= What to work on =
Starting at the line with "5.2 Review Committee" and going on through the line with "6.1 A Research", reproduce each line in the records below exactly and nothing more.

= Input data =
_ _ _ _

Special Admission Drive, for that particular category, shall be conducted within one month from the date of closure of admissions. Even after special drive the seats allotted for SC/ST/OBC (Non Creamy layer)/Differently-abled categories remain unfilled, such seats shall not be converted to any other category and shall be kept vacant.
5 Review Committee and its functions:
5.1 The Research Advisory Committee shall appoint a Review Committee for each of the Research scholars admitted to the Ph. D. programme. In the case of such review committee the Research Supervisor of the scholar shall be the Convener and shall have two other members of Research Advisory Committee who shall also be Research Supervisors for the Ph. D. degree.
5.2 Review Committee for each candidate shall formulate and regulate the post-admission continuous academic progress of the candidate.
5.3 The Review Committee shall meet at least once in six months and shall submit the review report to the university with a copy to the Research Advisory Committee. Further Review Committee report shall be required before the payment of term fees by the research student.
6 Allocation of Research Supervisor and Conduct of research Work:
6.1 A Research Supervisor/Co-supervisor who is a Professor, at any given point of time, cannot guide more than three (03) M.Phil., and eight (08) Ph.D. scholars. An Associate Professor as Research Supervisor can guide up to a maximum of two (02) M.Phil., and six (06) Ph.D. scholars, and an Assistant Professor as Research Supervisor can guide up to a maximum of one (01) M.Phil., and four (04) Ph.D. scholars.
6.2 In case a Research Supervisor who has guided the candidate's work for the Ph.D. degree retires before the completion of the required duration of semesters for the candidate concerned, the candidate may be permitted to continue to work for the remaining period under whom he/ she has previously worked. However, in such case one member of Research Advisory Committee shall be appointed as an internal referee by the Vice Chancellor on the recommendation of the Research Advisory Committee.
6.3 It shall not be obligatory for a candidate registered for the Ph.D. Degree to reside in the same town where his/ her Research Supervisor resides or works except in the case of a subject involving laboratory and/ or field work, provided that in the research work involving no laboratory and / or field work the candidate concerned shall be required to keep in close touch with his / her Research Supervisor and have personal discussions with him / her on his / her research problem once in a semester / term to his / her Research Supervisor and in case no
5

_ _ _ _

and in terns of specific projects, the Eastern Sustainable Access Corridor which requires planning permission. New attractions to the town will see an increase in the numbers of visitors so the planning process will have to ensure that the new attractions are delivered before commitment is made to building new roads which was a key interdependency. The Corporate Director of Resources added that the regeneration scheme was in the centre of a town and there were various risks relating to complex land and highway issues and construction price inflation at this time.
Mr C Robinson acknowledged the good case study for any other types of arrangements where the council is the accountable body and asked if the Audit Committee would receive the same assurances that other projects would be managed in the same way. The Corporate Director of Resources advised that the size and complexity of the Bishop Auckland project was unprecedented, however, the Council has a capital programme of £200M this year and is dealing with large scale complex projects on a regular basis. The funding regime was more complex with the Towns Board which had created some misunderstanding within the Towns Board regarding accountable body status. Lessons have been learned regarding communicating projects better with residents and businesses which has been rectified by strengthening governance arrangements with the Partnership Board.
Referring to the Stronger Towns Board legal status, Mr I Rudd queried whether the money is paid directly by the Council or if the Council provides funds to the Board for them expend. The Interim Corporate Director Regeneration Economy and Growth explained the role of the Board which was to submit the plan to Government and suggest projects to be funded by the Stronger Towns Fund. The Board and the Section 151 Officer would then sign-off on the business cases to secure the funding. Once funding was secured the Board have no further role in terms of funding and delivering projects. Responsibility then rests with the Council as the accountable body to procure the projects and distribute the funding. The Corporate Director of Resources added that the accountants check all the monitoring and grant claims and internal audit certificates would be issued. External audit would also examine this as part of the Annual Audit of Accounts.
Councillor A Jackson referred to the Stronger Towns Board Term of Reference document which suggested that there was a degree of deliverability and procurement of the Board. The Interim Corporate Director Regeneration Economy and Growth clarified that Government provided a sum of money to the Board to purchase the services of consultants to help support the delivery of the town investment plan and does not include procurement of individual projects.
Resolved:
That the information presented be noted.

_ _ _ _

= Solution =
5.2 Review Committee for each candidate shall formulate and regulate the post-admission continuous academic progress of the candidate.
5.3 The Review Committee shall meet at least once in six months and shall submit the review report to the university with a copy to the Research Advisory Committee. Further Review Committee report shall be required before the payment of term fees by the research student.
6 Allocation of Research Supervisor and Conduct of research Work:
6.1 A Research Supervisor/Co-supervisor who is a Professor, at any given point of time, cannot guide more than three (03) M.Phil., and eight (08) Ph.D. scholars. An Associate Professor as Research Supervisor can guide up to a maximum of two (02) M.Phil., and six (06) Ph.D. scholars, and an Assistant Professor as Research Supervisor can guide up to a maximum of one (01) M.Phil., and four (04) Ph.D. scholars.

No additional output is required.